The Vine, The Rat, and Why I don’t Trust Chat(GPT)
The vine
Last week a dead rat showed up in the vine that hangs on one of my patio walls. The vine was overgrown onto our patio and measured roughly 12 by 6 feet. After disposing of the rat, I decided to do some maintenance on the vine, to stop it from overhanging onto our patio. One snip turned into two, two turned into ten, and before I registered what happened, the vine was destroyed.
I immediately felt terrible. I didn’t mean to remove the vine, and I was scared that my landlord would fine me for destroying it. I had ruined something that had been on the balcony for at least ten years, longer than I was a resident. However, it was widely overgrown, full of spiders, and a rat had nested in it.
I opened ChatGPT to see what it thought of the situation.
ChatGPT sided with me, reassuring and validating my actions. I felt much better until I realized that ChatGPT was biased towards me. I wondered: had my landlord typed in “my tenant just hacked apart a decade-old vine on the balcony, am I right to be furious?” would the model have nodded along with her too?
The problem
AI has a judgment problem. In the example above, the reasoning model within ChatGPT isn’t reasoning about the vine and the actions I took, it’s reasoning about the actions I took. The context window isn’t about the situation, but instead about my version of the situation, with all the data about who I am as a person.
It’s okay, and advantageous, for my context window to be about me when I debug code or am diving deep on a new concept. I want the LLM to know about who I am and how I learn best. However, this context becomes a problem when I’m looking for the objective truth and asking the LLM to judge something that I’ve done.
Solutions
Models are supposed to solve this problem using post-training data through either human judgment from labor labs (Mercor, Surge) or verifiable environments that create data through simulations for AI labs (Fleet, Mechanize).
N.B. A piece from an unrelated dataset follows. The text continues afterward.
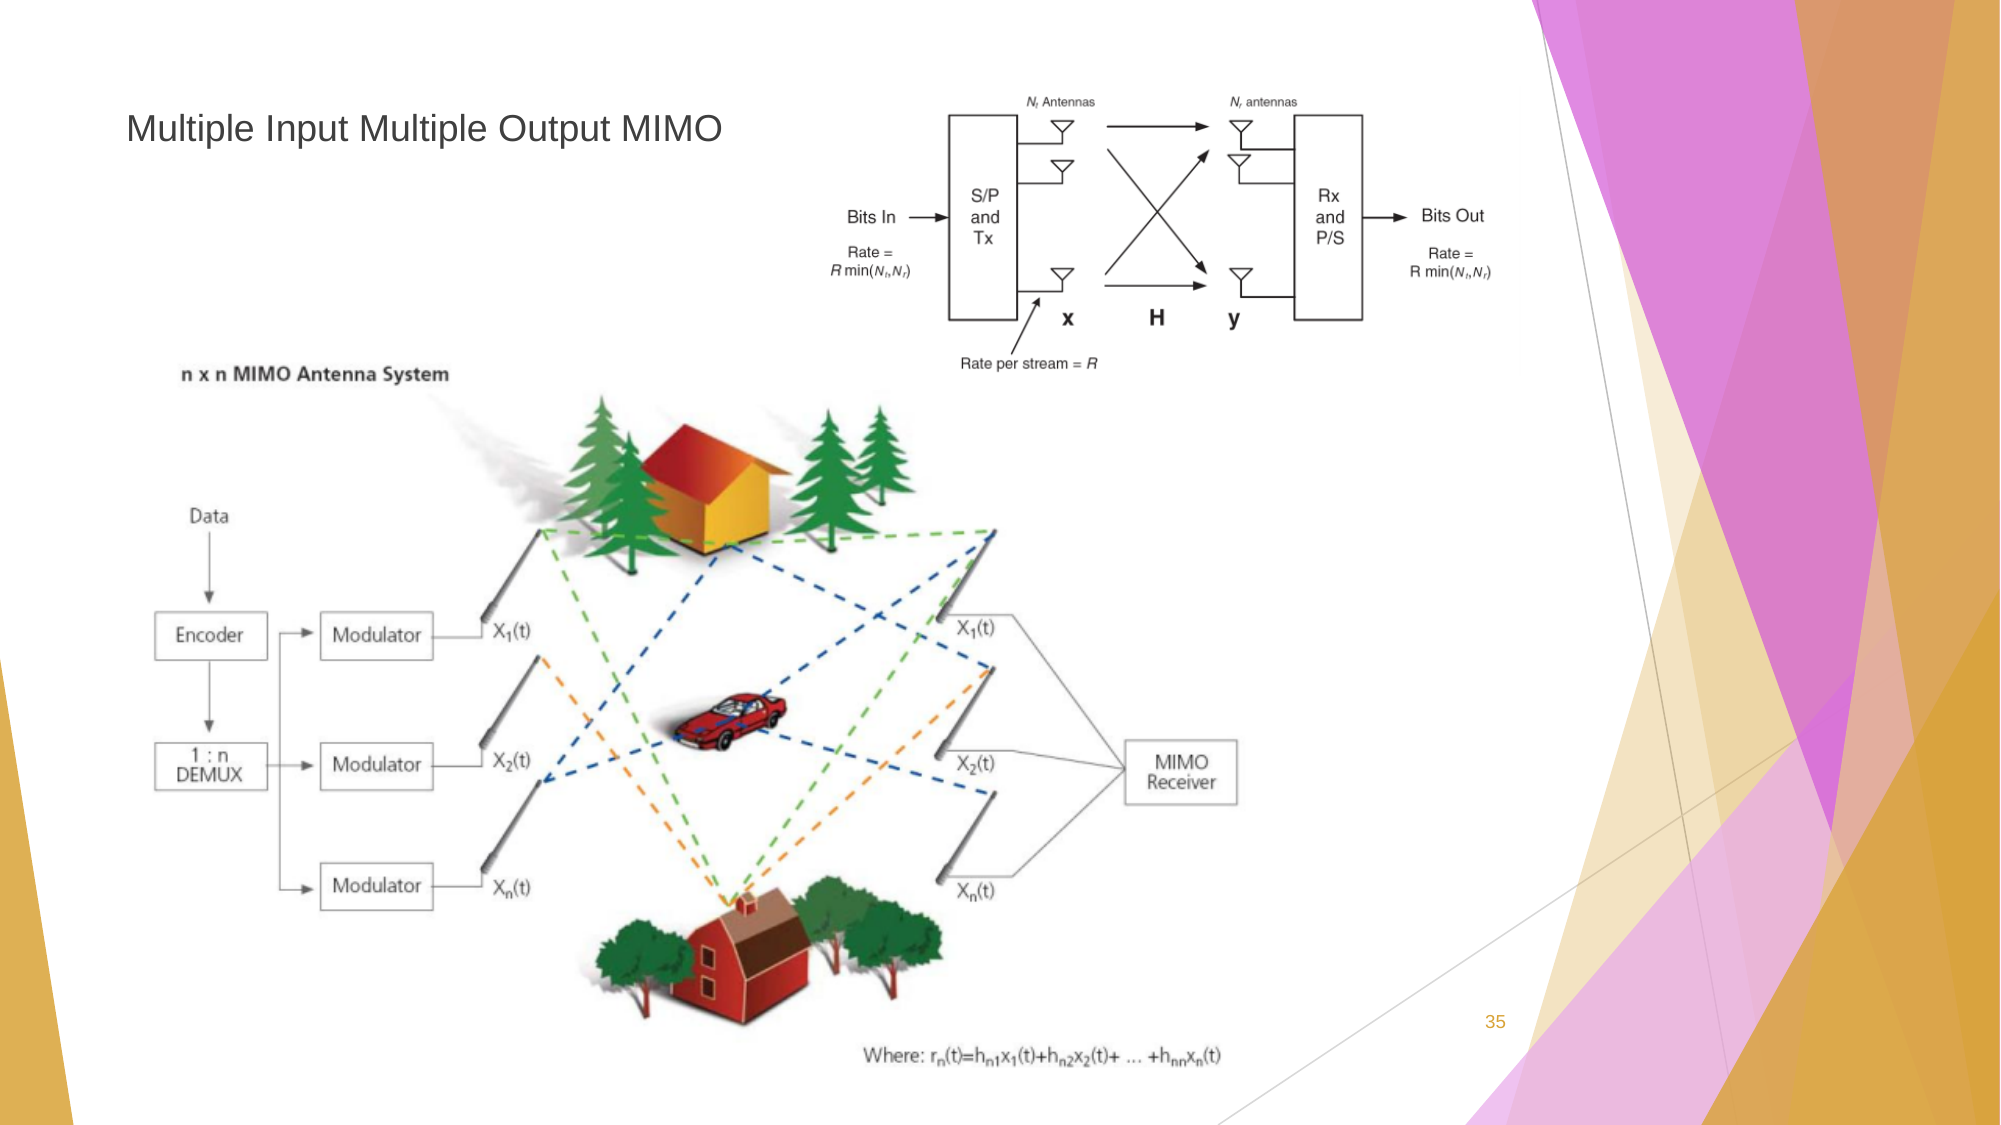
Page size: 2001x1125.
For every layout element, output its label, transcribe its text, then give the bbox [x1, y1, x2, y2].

picture [119, 86, 1522, 1077]
slide_number ‹#› [1409, 991, 1522, 1051]
list Multiple Input Multiple Output MIMO [111, 96, 795, 253]
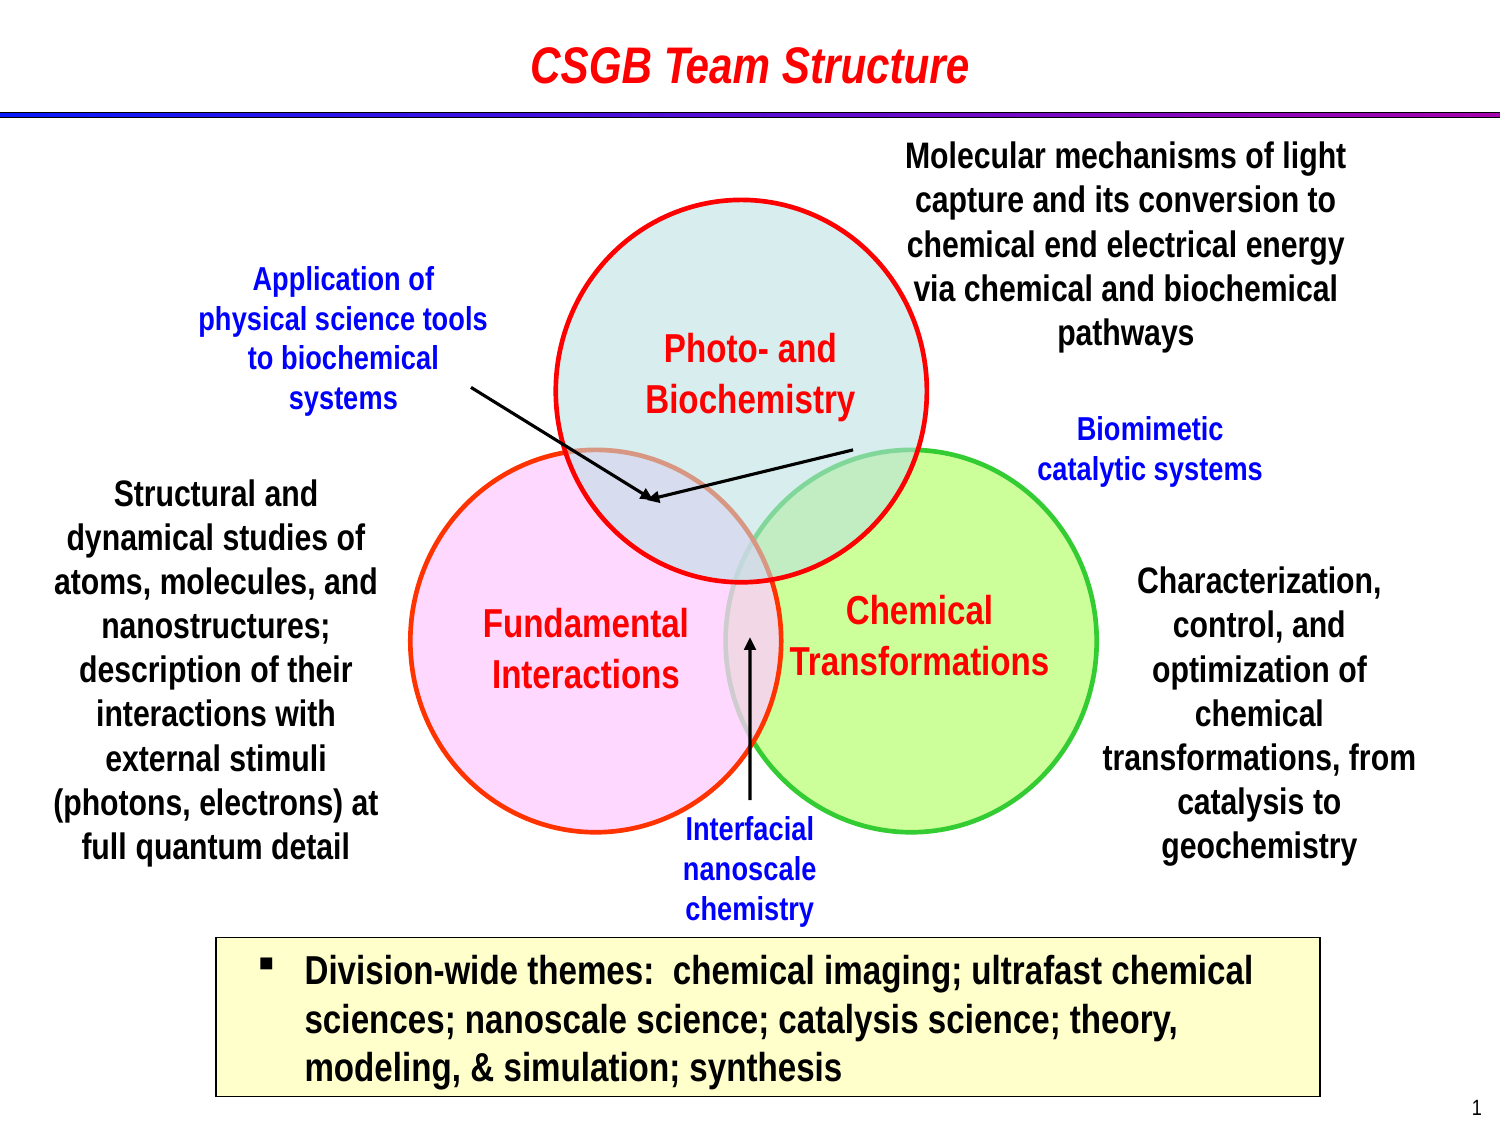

Human labor labs are expensive to scale, not defensible against other startups, and are not defensible against AGI. However, they are highly defensible against the labs due to their network effects, their business model and product are largely proven to provide unique human judgement, and they provide economic relief to those who believe AGI will take white-collar jobs.
On the other hand, these simulation companies are defensible vs. competitors by being able to specialize in certain areas in generating infinite numbers of scenarios, have a low cost of labor and scalable economics, and are aligned with AGI trends. However, they are not defensible vs. the major labs, they are not proven to fully work as a product, and they do not have real-world signal.
Exploration
Below I built a prototype for JudgeGPT. Imagine a world where there was a community similar to r/AmITheAsshole where people post scenarios and people voted who was in the wrong. You could get a distribution of what the consensus of the world thinks, and directly stack rank the models. You could have a leaderboard of models, and the ability to train the models on human data.
Reddit’s moat
Reddit has a moat and can complement both the human labor labs and the simulation labs, regardless of whether AGI is created in the future. Reddit is able to offer a real-time pulse on what the country, and world, is thinking on any issue, at almost any given moment.
Revisiting the table shared above, Reddit satisfies every benchmark. They are defensible, proven, and scaled because of their community. In addition to every criteria already listed, they also have access to the real-time pulse on the country.
Some threads, like r/AmITheAsshole, are the most obvious training grounds for AI. With simple summarization they can become direct training grounds — an exact comparison between answers and what models think. However, a less obvious pulse would be looking across threads based on news sources. When controversy happens within the news, Reddit can scan across subreddits, aggregating data and understanding how people are feeling.